The Chinese artist, Cai Guo-Qiang (b 1957, Quanzhou, Fujian) experimented with the medium of gunpowder for the first time at the age of twenty-seven. Gunpowder had been readily available in his hometown through family connections, which gave him access to several domestic firecracker manufacturing businesses. Cai embarked on a new artistic methodology by working directly with gunpowder on canvas. These early efforts were often nothing short of disastrous. He was unfamiliar with gunpowder’s chemical composition, was unable to control violent explosions and thoroughly burnt his canvases. While crediting his grandmother for showing him how to use rags to stamp fires out, he soon realized that to be able to extinguish a fire was as important as to ignite one.



‘My fixation for this material comes from something fundamental and essential. I want to explore the relationship between the powers of destruction and creation. Artists have always been attracted to and been in awe of unpredictability, spontaneity, and uncontrollability. Sometimes these qualities can be social or conceptual. But sometimes they are very physical, biological, and emotional. The act of making gunpowder drawings is connected to a more-than-20-year interest in working two-dimensionally and to my childhood dream of becoming a painter.’

His many solo exhibitions and projects over the past three decades include Cai Guo-Qiang on the Roof: Transparent Monument at the Metropolitan Museum of Art, New York in 2006 and his retrospective I Want to Believe, which opened at the Solomon R. Guggenheim Museum, New York in 2008. Cai served as Director of Visual and Special Effects for the Opening and Closing Ceremonies of the 2008 Summer Olympics in Beijing.

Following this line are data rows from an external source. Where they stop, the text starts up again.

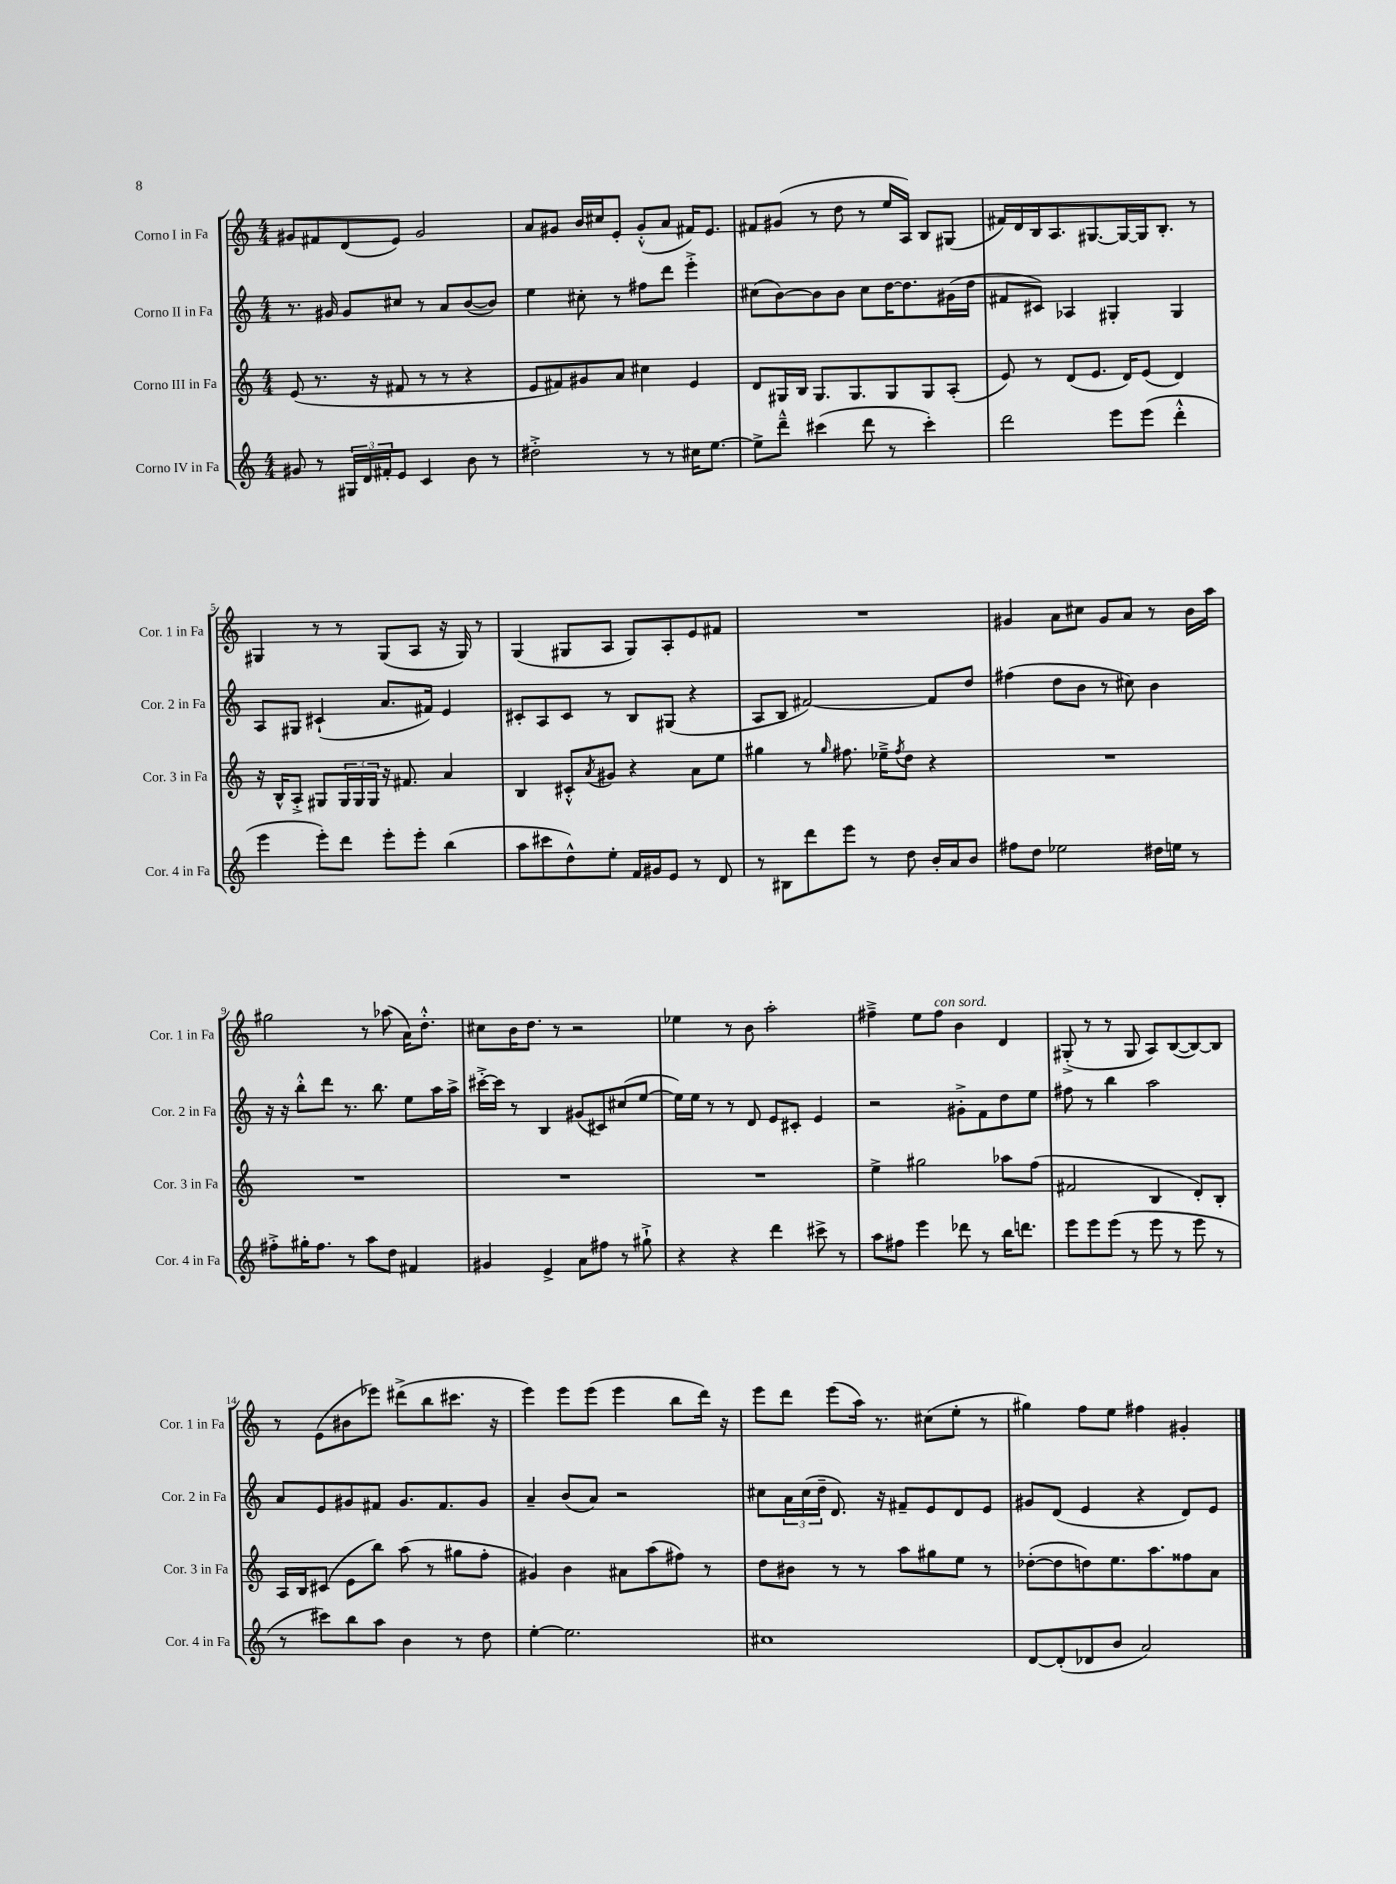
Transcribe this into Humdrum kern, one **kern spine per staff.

**kern	**kern	**kern	**kern
*part4	*part3	*part2	*part1
*staff4	*staff3	*staff2	*staff1
*I"Corno IV in Fa	*I"Corno III in Fa	*I"Corno II in Fa	*I"Corno I in Fa
*I'Cor. 4 in Fa	*I'Cor. 3 in Fa	*I'Cor. 2 in Fa	*I'Cor. 1 in Fa
*clefG2	*clefG2	*clefG2	*clefG2
*k[]	*k[]	*k[]	*k[]
*M4/4	*M4/4	*M4/4	*M4/4
=1	=1	=1	=1
8g#X/	(8e/	8.r	8g#X/L
8r	8.r	.	8f#X/
.	.	16g#X/	.
24G#X/LL	.	8g#/L	(8d/
24d/	.	.	.
.	16r	.	.
24f#X'/J	.	.	.
8e/J	8f#X/	8cc#X/J	8e/J)
4c/	8r	8r	2g#/
.	8r	8a/L	.
8b\	4r	([8b/	.
8r	.	8b/J])	.
=2	=2	=2	=2
2dd#X'^\	8e/L	4ee\	8a/L
.	8f#X/)	.	8g#X/J
.	8g#X/	8cc#X'\	16b/LL
.	.	.	16cc#X/J
.	8a/J	8r	8e'/J
8r	4cc#X\	8ff#X\L	(8g#'^^/L
8r	.	8ddd\J	8a/J
16cc#X\KL	4e/	4eee'^\	16f#X/KL)
[8.ee\J	.	.	8.e/J
=3	=3	=3	=3
8ee^\L]	8d/L	(8cc#X\L	8f#X/L
8ddd~^^\J	16G#X/L	[8b\)	(8g#X/J
.	16B/JJ	.	.
(4ccc#X\	8.G#/L	8b\]	8r
.	.	8b\J	8dd\
.	8.G#/	.	.
8ddd\	.	8cc#\L	8r
8r	8G#/	[16dd\K	16ee/LL
.	.	8.dd\]	16A/JJ)
4ccc#'\)	8G#/	.	8B/L
.	(8A'/J	(16g#X\L	(8G#X/J
.	.	16dd\JJ	.
=4	=4	=4	=4
2ddd\	8e/)	8f#X/L	16f#X/LL)
.	.	.	16d/
.	8r	8c#X/J)	16B/J
.	.	.	8.A/
.	(8d/L	4A-X/	.
.	8.e/J	.	[8.G#X/
8eee\L	.	4G#X'/	.
.	16d/KL)	.	16G#/L_
(8eee\J	(8e/J	.	16G#/J]
.	.	.	8.B'/J
4ddd'^^\	4d/)	4G#/	.
.	.	.	8r
!!LO:LB:g=z
=5	=5	=5	=5
4eee\	16r	8A/L	4G#X/
.	16B^^/KL	.	.
.	8A'^/J	8G#X/J	.
8eee'\L)	8G#X/L	(4c#X`/	8r
8ddd\J	24G#/L	.	8r
.	24G#/	.	.
.	24G#/JJ	.	.
8eee'\L	16r	8.a/L	(8G#/L
.	8.f#X/	.	.
8eee'\J	.	.	8A/J
.	.	16f#X/Jk)	.
(4bb\	4a/	4e/	16r
.	.	.	16G#/)
.	.	.	8r
=6	=6	=6	=6
8aa\L	4B/	8c#X'/L	(4G/
8ccc#X\	.	8A/	.
8dd^^\)	8c#X'^^/L	8c#/J	8G#X/L
.	8qa/	.	.
8ee'\J	8g#X/J	8r	8A/J
16f/LL	4r	8B/L	8G#/L)
16g#X/J	.	.	.
8e/J	.	(8G#X/J	8A'/
8r	8a\L	4r	8e/
8d/	8ee\J	.	8f#X/J
=7	=7	=7	=7
8r	4gg#X\	8A/L	1r
8B#X\L	.	8B/J	.
8ddd\	8r	[2f#X/)	.
.	16qqgg#/	.	.
8eee\J	8.ff#X\	.	.
8r	.	.	.
.	16ee-X~^\KL	.	.
.	8qff#/	.	.
8dd\	8dd\J	.	.
16b'/LL	4r	8f#/L]	.
16a/J	.	.	.
8b/J	.	8dd/J	.
=8	=8	=8	=8
8ff#X\L	1r	(4ff#X\	4g#X/
8dd\J	.	.	.
2ee-X\	.	8dd\L	8a\L
.	.	8b\J	8cc#X\J
.	.	8r	8g#/L
.	.	8cc#X\)	8a/J
16dd#X\LL	.	4b\	8r
16een\JJ	.	.	.
8r	.	.	16b\LL
.	.	.	16aa\JJ
!!LO:LB:g=z
=9	=9	=9	=9
8ff#X'^\L	1r	16r	2gg#X\
.	.	16r	.
16gg#X'\K	.	8bb'^^\L	.
8.ff#\J	.	.	.
.	.	8ddd\J	.
8r	.	8.r	.
8aa\L	.	.	8r
.	.	8.bb\	.
8dd\J	.	.	(8aa-X\
4f#X/	.	8ee\L	16a\KL)
.	.	.	8.dd'^^\J
.	.	16aa\L	.
.	.	16aa^\JJ	.
=10	=10	=10	=10
4g#X/	1r	[16ccc#X'^\LL	8cc#X\L
.	.	16ccc#\JJ]	.
.	.	8r	16b\K
.	.	.	8.dd\J
4e^/	.	4B/	.
.	.	.	8r
8a\L	.	(8g#X/L	2r
8ff#X\J	.	8c#X/)	.
8r	.	(8cc#X/	.
8gg#X`^\	.	[8ee/J	.
=11	=11	=11	=11
4r	1r	16ee\LL])	4ee-X\
.	.	16ee\JJ	.
.	.	8r	.
4r	.	8r	8r
.	.	8d/	8b\
4ddd\	.	8e/L	2aa'\
.	.	8c#X'/J	.
8ccc#X^\	.	4e/	.
8r	.	.	.
=12	=12	=12	=12
8aa\L	4ee^\	2r	4ff#X~^\
8ff#X\J	.	.	.
4eee\	2gg#X\	.	8ee\L
!	!	!	!LO:TX:a:i:t=con sord.
.	.	.	8ff#\J
8ddd-X\	.	8g#X'^\L	4b\
8r	.	8f\	.
16bb\KL	8aa-X\L	8dd\	4d/
8.dddn\J	.	.	.
.	(8ff\J	8ee\J	.
=13	=13	=13	=13
8eee\L	2f#X/	8ff#X\	(8G#X'^/
8eee\	.	8r	8r
(8eee\J	.	4bb\	8r
8r	.	.	8G#/
8eee\	4B/	2aa\	8A/L)
8r	.	.	([8B/
8eee\	8d'/L)	.	8B/_)
8r	8B'/J	.	8B/J]
!!LO:LB:g=z
=14	=14	=14	=14
8r	16A/LL	8a/L	8r
.	16B/J	.	.
8ccc#X\L)	(8c#X/J	8e/	(8e\L
8bb\	8e\L	8g#X/	8b#X\
8aa\J	8bb\J)	8f#X/J	8eee-X\J)
4b\	(8aa\	8.g#/L	(8ddd#X^\L
.	8r	.	8bb\
.	.	8.f#/	.
8r	8gg#X\L	.	8.ccc#X\J
8dd\	8ff'\J	8g#/J	.
.	.	.	16r
=15	=15	=15	=15
[4ee'\	4g#X/)	4a~/	4eee\)
2.ee\]	4b\	(8b/L	8eee\L
.	.	8a/J)	(8eee\J
.	8a#X\L	2r	4eee\
.	(8aa\	.	.
.	8ff#X\J)	.	8bb\L
.	8r	.	16ddd\Jk)
.	.	.	16r
=16	=16	=16	=16
1cc#X	8dd\L	8cc#X\L	8eee\L
.	8b#X\J	24a\L	8ddd\J
.	.	(24cc#\	.
.	.	24dd~\JJ	.
.	8r	8.d/)	(8eee\L
.	8r	.	16aa\Jk)
.	.	16r	8.r
.	8aa\L	8f#X~/L	.
.	8gg#X\	8e/	(8cc#X\L
.	8ee\J	8d/	8ee'\J
.	8r	8e/J	8r
=17	=17	=17	=17
[8d/L	([8dd-X'\L	8g#X/L	4gg#X\)
(8d'/]	8dd-\]	(8d/J	.
8d-X/	8ddn\)	4e/	8ff\L
8b/J	8.ee\	.	8ee\J
2a/)	.	4r	4ff#X\
.	8.aa\	.	.
.	8ff##X\	8d/L)	4g#X'/
.	8a\J	8e/J	.
==	==	==	==
*-	*-	*-	*-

His solo exhibition Da Vincis do Povo toured across Brazil in 2013, traveling from Brasilia to São Paulo and Rio de Janeiro. It was the most visited exhibition by a living artist worldwide that year, attracting over one million visitors. In June 2015, Cai created the explosion event Sky Ladder in his hometown Quanzhou. The artwork became the centerpiece of the Netflix documentary Sky Ladder: The Art of Cai Guo-Qiang, directed by Academy Award winner Kevin Macdonald. Fireflies, his largest public art project in the United States in the past decade, launched in Philadelphia in September 2017.

Major solo exhibitions in 2017 included October at the Pushkin State Museum of Fine Arts, Moscow and The Spirit of Painting at the Museo del Prado, Madrid. In 2018, his explosion event City of Flowers in the Sky was realized above Piazzale Michelangelo in Florence and marked the opening of his solo exhibition Flora Commedia at the Uffizi Galleries. Latest solo exhibitions in 2019 include In the Volcano at the National Archaeological Museum of Naples, The Transient Landscape at the National Gallery of Victoria, Melbourne, and Cuyahoga River Lightning at the Cleveland Museum of Art.

He currently lives and works in New York.